Cheer: Event brings vets together

We appreciate the efforts of those who put on the third annual StandDown event last week at the National Guard Armory in Bemidji. The event is set up by the Minnesota Assistance Council for Veterans to provide veterans with a free meal, along with access to information about veteran benefits, legal assistance, federal and state tax assistance, housing options and employment assistance. It's a way to show gratitude for what the veterans have done to ensure our way of life. Despite the fact that the clothing and sleeping bags that normally are given away did not arrive, some critical items such as first aid and hygiene kits were handed out, the Red Cross provided free flu shots and Great Clips gave free haircuts.

Cheer: Big celebration

It was a big homecoming week at Bemidji High School, as the Lumberjack athletic teams continued their success. The capper was a decisive 35-6 football victory over Alexandria on a lovely Friday night on the shores of Lake Bemidji.

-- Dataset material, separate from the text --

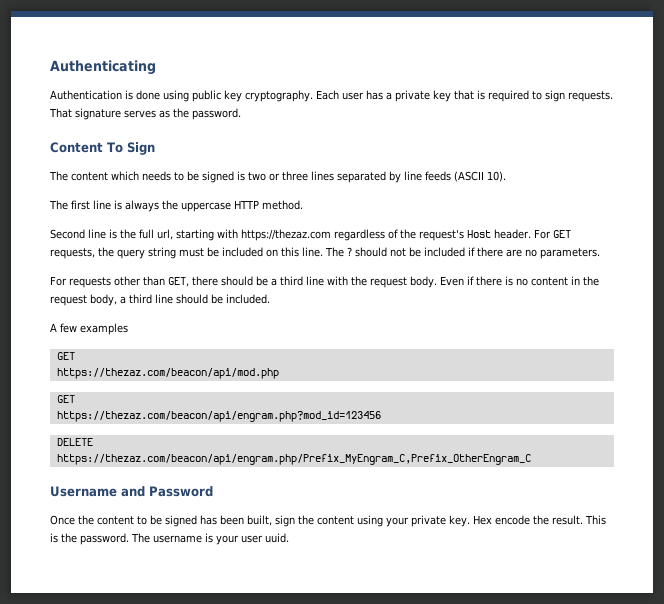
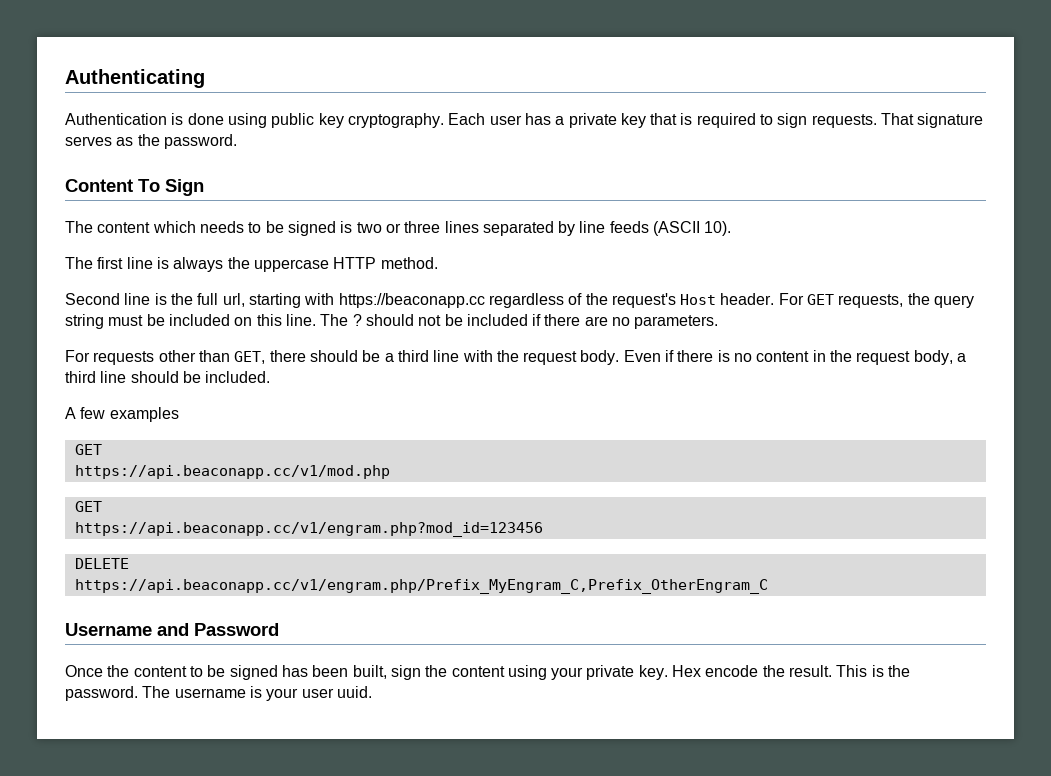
[241,229,331,241] https://thezaz.com -> [338,293,485,308] https://beaconapp.cc
[56,368,279,379] [56,395,75,403] [56,411,381,422] https://thezaz.com/beacon/api/mod.php // GET // https://thezaz.com/beacon/api/engram.php?mod_id=123456 -> [74,465,390,479] [74,501,102,512] [74,522,543,537] https://api.beaconapp.cc/v1/mod.php // GET // https://api.beaconapp.cc/v1/engram.php?mod_id=123456
[56,454,531,465] https://thezaz.com/beacon/api/engram.php/Prefix_MyEngram_C,Prefix_OtherEngram_C -> [74,579,768,594] https://api.beaconapp.cc/v1/engram.php/Prefix_MyEngram_C,Prefix_OtherEngram_C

Congratulations to the homecoming queen and king, Allie Verchota and Zach Declusin, and senior royalty Kenzie Timms, Adam Holter, Katie Ditmanson, James Bofferding, Zachary Hewitt and Tessa Richards.

Jeer: It's natural

It's tempting to chastise the hunter who killed Hope, the young bear who became an Internet sensation after her birth at the North American Bear Center near Ely two years ago. But the real jeer goes to research biologist Lynn Rogers, who should know that giving the bear a cute name does not change the fact that it is a wild animal, subject to the dangers of living in the north woods. That includes legal hunting.

Cheer:?Legacy program

Cheers to the man who is keeping alive the memory of Columbine shooting victim Rachel Scott. Doug Brandl brought Rachel's legacy to St. Philip's School in Bemidji last week, making presentations for students and the public. Brandl is part of the Rachel's Challenge team, a national school outreach program, based on Rachel's life and her writing, that was started by her father, Darrell Scott. Rachel was eating lunch outside the school with a friend when she was fatally shot by two boys who went on to kill 11 more students and a teacher before committing suicide. A prayer group of St. Philip's students, along with six teachers, received training to be local ambassadors for Rachel's Challenge.